DOCUMENT TEXT:
"""

The patient and his partner were screened for pulmonary and genitourinary TB after the final histopathology report. The patient was discharged on postoperative day 9 with instructions to continue ATT for 6 months. He was advised to attend a local clinic for dressing changes every week until the wound had healed. The wound showed signs of healing on follow-up (Fig 1). After 6 weeks there were signs of build-up of slough. At 8 weeks, after completion of the intensive phase, the patient was referred for local surgical debridement and wound closure due to build-up of slough over the wound surface. He completed the course of ATT and the wound healed well (Fig 2). He has since developed erectile dysfunction, probably owing to secondary fibrosis of the corpora cavernosa. He does not desire treatment at this time.
 

Figure 1. Postoperative image of the patient at 2 weeks following dorsal slit and biopsy showing sloughed tissue extending to the base of penis
 

Figure 2. Intraoperative image of the patient at 8 weeks showing healthy granulation tissue following mobilisation of skin flaps of the penis
 
Discussion
Genitourinary TB is the most common form of extrapulmonary TB, but penile presentation is one of the least common forms of genitourinary TB (<1%).1 The epididymis (42%) followed by seminal vesicle (23%), prostate (21%), testis (15%) and vas deferens (12%) are common sites of presentation.2 In its primary form, local spread of bacilli from clothing, ejaculation, endometrial secretions, circumcision, and intravesical Bacillus Calmette–Guérin has been reported.2 The secondary form arises due to the subsequent complication of lung TB or TB in other parts of the urogenital tract, extending through the urethra or via a haematogenous route.
 
Tuberculosis of penis may affect the skin, glans penis or cavernous bodies. It can mimic penile carcinoma in presentation, much like our patient. Tuberculosis affecting the glans penis can present as tuberculous chancre, papulo-necrotic tuberculoid, TB cutis orificialis or tuberculous gumma. In most cases, the lesion takes the form of an ulcer that is difficult to differentiate from a malignant tumour. The lesion can be extensive, with involvement of the urethra and corpus cavernosum. Since young adults are affected, their partner should always be evaluated for genital TB.3 Although there are several tests for diagnosis of TB, biopsy remains confirmatory. Surgical management may be required in doubtful cases in spite of successful treatment with ATT. Organ sparing surgery coupled with ATT should be the goal of treatment.4
 
Our experience highlights the similarities in presentation of penile carcinoma and primary penile TB, further cementing the need for a dorsal slit prior to definitive procedure. A high index of suspicion should be maintained considering the endemic status of TB in South-East Asian countries. Biopsy should always be performed in doubtful cases.

"""

TASK SET:
• 1. Answer these questions about the case report on penile tuberculosis:
(a) On which postoperative day was the patient discharged?
(b) Which site does the discussion list as the most common site of genitourinary TB presentation, and with what percentage?
(c) What does the text name as the goal of treatment?
• 2. Extend the case report on penile tuberculosis past its final sentence.

AVAILABLE DATA:
"""

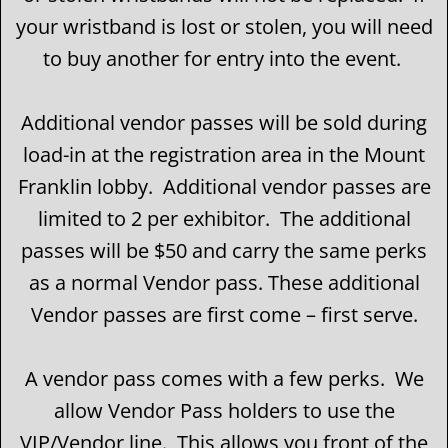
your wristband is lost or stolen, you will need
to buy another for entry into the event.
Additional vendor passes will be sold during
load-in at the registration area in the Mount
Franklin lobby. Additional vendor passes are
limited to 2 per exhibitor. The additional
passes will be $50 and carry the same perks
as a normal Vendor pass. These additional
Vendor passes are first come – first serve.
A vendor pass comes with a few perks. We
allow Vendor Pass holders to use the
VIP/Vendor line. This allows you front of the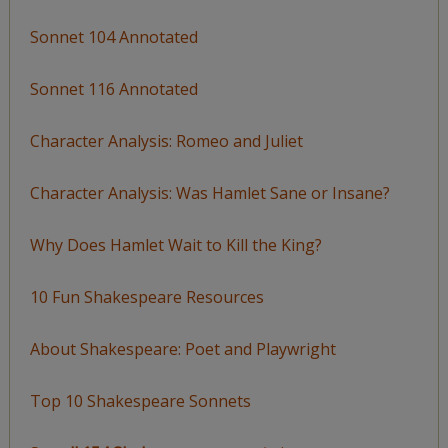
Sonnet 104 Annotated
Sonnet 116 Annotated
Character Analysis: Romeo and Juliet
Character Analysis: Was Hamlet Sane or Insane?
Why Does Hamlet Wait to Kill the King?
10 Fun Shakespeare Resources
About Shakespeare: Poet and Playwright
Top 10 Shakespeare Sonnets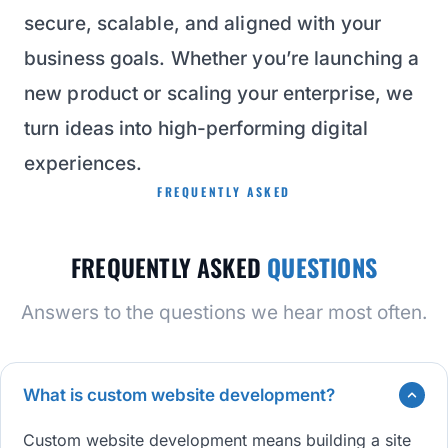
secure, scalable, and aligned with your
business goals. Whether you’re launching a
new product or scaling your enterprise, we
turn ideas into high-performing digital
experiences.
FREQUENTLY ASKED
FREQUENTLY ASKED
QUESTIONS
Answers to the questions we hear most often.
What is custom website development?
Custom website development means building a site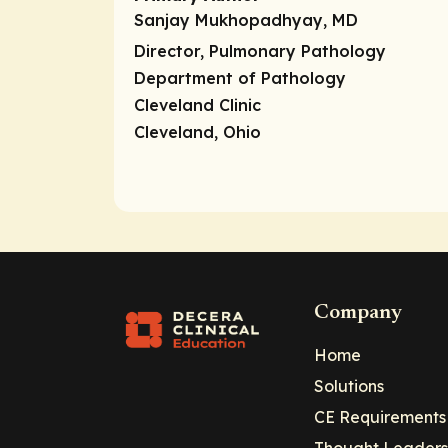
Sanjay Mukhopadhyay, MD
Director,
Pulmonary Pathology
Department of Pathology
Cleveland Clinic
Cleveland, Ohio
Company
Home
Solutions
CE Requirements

"""

ACTIVITY ANSWERS:
• 1.
(a) Day 9.
(b) The epididymis, at 42%.
(c) Organ sparing surgery coupled with ATT.

• 2.
 
Author contributions
Concept or design: A Sharma.
Acquisition of data: All authors.
Analysis or interpretation of data: All authors.
Drafting of the manuscript: A Sharma.
Critical revision of the manuscript for important intellectual content: All authors.
 
All authors had full access to the data, contributed to the study, approved the final version for publication, and take responsibility for its accuracy and integrity.
 
Conflicts of interest
All authors have disclosed no conflicts of interest.
 
Funding/support
This study received no specific grant from any funding agency in the public, commercial, or not-for-profit sectors.
 
Ethics approval
The patient was treated in accordance with the Declaration of Helsinki. Written informed consent was obtained from the patient for publishing of data relevant to the case report.
 
References
1. Nimisha E, Gupta G. Penile lupus vulgaris: a rare presentation of primary cutaneous tuberculosis. Int J STD AIDS 2014;25:969-70. Crossref
2. Amir-Zargar MA, Yavangi M, Ja’fari M, Mohseni MJ. Primary tuberculosis of glans penis: a case report. Urol J 2004;1:278-9.
3. Gangalakshmi C, Sankarmahalingam. Tuberculosis of glans penis—a rare presentation. J Clin Diagn Res 2016;10:PD05-6. Crossref
4. Rajeev TP, Pranab KR, Phukan PK, Baruna SK, Das Roop R. Tuberculosis of penis mimicking an advanced penile cancer—a case report. Int J Sci Res 2018;7:16-7.